Por dispor de um completo departamento interno dedicado a pesquisa e desenvolvimento (R&D), o estaleiro Goa vem se destacado no mercado asiático. Ter esta capacidade lhe permite usar seus técnicos para revisar e validar o projeto da nova corveta brasileira, tendo em vista ela ter nascido no Centro de Projeto de Navios (CPN) da Diretoria de Engenharia da Marinha do Brasil (DEN) e posteriormente ter sido refinado por outro estaleiro internacional antes mesmo de se iniciar sua construção.
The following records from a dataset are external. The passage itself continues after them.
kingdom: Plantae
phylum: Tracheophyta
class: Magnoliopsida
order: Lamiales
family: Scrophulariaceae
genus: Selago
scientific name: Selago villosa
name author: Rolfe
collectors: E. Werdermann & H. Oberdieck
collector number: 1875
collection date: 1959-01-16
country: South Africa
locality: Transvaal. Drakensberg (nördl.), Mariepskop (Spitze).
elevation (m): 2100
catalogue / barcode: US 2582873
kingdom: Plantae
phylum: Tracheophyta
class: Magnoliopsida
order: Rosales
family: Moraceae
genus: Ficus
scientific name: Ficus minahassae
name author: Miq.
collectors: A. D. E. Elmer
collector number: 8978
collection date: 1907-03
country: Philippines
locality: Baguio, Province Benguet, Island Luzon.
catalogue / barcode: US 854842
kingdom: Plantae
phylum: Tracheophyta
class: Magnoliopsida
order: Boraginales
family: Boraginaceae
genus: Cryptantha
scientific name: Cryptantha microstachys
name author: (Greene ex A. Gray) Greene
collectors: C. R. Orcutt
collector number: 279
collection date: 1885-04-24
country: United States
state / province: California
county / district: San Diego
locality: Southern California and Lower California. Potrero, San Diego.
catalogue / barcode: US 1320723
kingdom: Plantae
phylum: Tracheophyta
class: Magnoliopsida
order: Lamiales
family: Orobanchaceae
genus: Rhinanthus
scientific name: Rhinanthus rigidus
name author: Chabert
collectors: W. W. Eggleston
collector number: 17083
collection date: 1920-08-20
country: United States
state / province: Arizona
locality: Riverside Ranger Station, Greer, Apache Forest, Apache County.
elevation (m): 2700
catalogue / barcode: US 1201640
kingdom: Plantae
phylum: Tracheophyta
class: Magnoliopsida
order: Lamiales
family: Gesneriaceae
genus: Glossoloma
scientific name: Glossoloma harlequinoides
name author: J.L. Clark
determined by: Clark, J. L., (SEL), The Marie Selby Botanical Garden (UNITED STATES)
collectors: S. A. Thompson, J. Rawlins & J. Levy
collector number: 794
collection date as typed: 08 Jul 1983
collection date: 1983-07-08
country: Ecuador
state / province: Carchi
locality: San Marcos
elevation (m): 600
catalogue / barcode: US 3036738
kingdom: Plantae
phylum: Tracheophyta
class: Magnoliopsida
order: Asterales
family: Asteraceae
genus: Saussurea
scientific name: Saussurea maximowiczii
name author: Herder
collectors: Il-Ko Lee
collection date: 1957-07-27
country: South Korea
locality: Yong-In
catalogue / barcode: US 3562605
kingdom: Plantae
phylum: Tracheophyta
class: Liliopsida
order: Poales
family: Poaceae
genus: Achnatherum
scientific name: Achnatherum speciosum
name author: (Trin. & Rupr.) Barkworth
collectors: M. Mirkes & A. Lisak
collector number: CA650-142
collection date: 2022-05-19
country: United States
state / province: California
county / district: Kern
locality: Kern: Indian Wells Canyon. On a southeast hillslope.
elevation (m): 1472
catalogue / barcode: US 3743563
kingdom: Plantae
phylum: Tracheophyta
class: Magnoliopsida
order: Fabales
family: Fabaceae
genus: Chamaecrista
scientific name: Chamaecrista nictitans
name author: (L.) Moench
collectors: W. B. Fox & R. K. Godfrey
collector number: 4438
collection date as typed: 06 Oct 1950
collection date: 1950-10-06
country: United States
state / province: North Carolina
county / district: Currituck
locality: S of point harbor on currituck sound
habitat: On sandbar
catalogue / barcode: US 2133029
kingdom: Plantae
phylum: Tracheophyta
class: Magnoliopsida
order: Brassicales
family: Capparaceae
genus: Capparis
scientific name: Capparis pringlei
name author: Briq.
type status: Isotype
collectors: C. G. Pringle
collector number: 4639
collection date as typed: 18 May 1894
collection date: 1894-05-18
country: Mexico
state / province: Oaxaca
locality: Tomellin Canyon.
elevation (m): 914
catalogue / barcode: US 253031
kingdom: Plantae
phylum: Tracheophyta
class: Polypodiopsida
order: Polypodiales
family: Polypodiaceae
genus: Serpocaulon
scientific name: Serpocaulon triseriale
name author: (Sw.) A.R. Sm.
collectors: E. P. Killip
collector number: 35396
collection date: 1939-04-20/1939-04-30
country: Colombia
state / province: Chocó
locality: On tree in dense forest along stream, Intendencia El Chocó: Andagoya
Esta capacidade contribui bastante para reduzir o nível de risco inerente a qualquer novo projeto, como são as Corvetas Classe Tamandaré, reforçando a posição da Índia e especialmente do GSL como o melhor parceiro internacional para o Brasil neste setor no longo prazo. A capacidade de R&D do estaleiro é atestada tanto pelo Governo Indiano, quanto pela sua Marinha e seu Departamento de Defesa.

O Goa Shipyards Ltd. identificou significativas semelhanças filosóficas entre o programa de construção naval e de desenvolvimento da indústria de Defesa local da Marinha do Brasil com aquele da Marinha Indiana. Ambos os programas buscam assegurar às suas Marinhas um suprimento garantido e soberano de modernos meios navais e de seus sistemas e armas embarcados.

Brasil e Índia, nações recentemente combinados sob a sigla “BRICS”, compartilham entre si uma longa história com inúmeras raízes em comum. O Brasil inclusive tendo sido descoberto em 1500 por uma esquadra portuguesa destinada à Índia. Por cerca de 450 anos os enclaves de Goa, Damão e Diu  foram postos de troca, colônias, eventualmente  territórios ultramarinos portugueses sendo que em 1961 foram finalmente reanexados à Índia.

Adicionalmente ambas as marinhas foram profundamente influenciadas na sua formação pela cultura operacional da Royal Navy britânica. Mittal concluiu sua fala dizendo: No passado Índia e Brasil foram unidos pela história e pelo mar. No futuro, isso seguirá sendo assim.”